Source document:
--- START ---
The House's New Rule on Dynamic Scoring
This week, the House approved a rule change related to dynamic scoring. Specifically, the rule would require the Congressional Budget Office (CBO) and the Joint Committee on Taxation (JCT) to "incorporate the macroeconomic effects of 'major legislation' into the official cost estimates "to the extent practicable" used for enforcing the budget resolution and the other rules of the House." The rule also asks for a qualitative assessment of the impact of major legislation on the long-term budget and macroeconomic outlook.
Major legislation is defined as legislation that causes a gross budgetary effect of at least 0.25 percent of GDP in a given year. By this definition, it wouldn’t apply to appropriations bills or legislation subject to appropriations, including highway spending. Instead, it would apply to legislation affecting mandatory spending and revenue, so legislation repealing all or major parts of the Affordable Care Act, for example, would be subject to the requirement for dynamic scores. The rule is not clear whether it applies to off-budget effects such as changes in Social Security taxes and benefits.
If a law doesn’t have a large enough effect to qualify, it can still be designated as “major” by the Chairman of the Budget Committee (or for revenue legislation, by the House member serving as Chair or Vice-Chair of the Joint Committee on Taxation).
Legislation which goes directly to the House floor without committee consideration and therefore not subject to the requirement for a formal cost estimate would not be subject to the rule (though the Chair of the Budget Committee presumably could request a dynamic estimate). In addition, because incorporating macroeconomic effects into estimates is a time-consuming process, it may not be practical for CBO and JCT to produce dynamic scores for legislation considered on short notice.
The dynamic scores would be used for enforcing budget rules in the House of Representatives. Under existing budget rules, the Chairman of the Budget Committee has final authority to provide estimates for determining compliance with budget rules, so the Chairman presumably would still have the ability to use an estimate which does not incorporate dynamic effects. Similarly, the Senate Parliamentarian would likely allow the Chairman of the Senate Budget Committee to use dynamic estimates for purposes of enforcing budget rules in the Senate under current rules.
--- END ---
Dataset section:
--- START ---
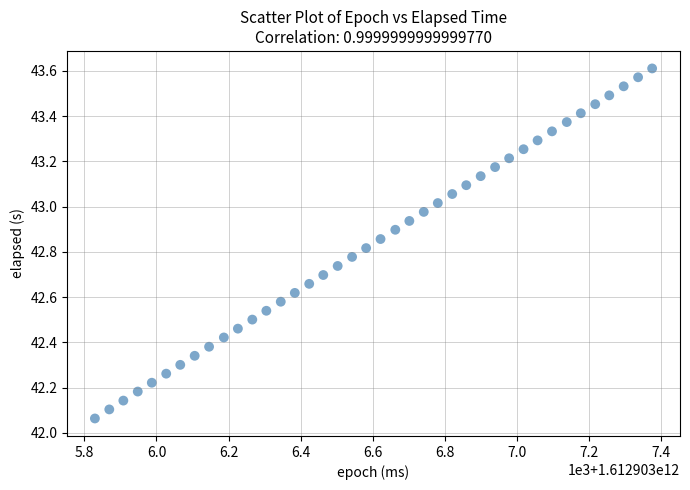

What is the range of Y values (max minus min)?

1.5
--- END ---
Check your understanding:
1) Answer these questions on the article about the House's dynamic scoring rule:
(a) What gross budgetary effect makes legislation "major"?
(b) For revenue legislation that falls short of that effect, who can designate it as "major"?
(c) Under existing budget rules, who has final authority to provide estimates for determining compliance with budget rules?
2) Please carry on the article about the House's dynamic scoring rule, starting after its final sentence.

Answer list:
1)
(a) A gross budgetary effect of at least 0.25 percent of GDP in a given year.
(b) The House member serving as Chair or Vice-Chair of the Joint Committee on Taxation.
(c) The Chairman of the Budget Committee.

2)
The rule also replaces the prior rule in the House requiring supplemental analysis of macroeconomic impacts for tax bills. The old rule resulted in a range of potential macroeconomic estimates under different models and assumptions. While the new rule continues the practice of giving JCT responsibility for estimating tax bills and CBO responsibility for all other legislation, CBO and JCT would likely need to work together to develop a common approach to dynamic analysis and to make sure they are using the same baseline economic forecast to ensure consistency.
In the last Congress, the rule on supplementary dynamic estimates of revenue bills resulted in JCT estimates of five bills, though only one would have had a significant revenue impact. JCT also would have likely estimated the effects of the one-year tax extenders bill (H.R. 5771) and the House's jobs bill (H.R. 4) if they had more time before floor consideration.
|JCT's Macro-dynamic Estimates of Legislation from the 113th Congress|
|Legislation||Economic Impact (GDP)
||Additional Revenue Impact||Would Be Considered Under New Rule?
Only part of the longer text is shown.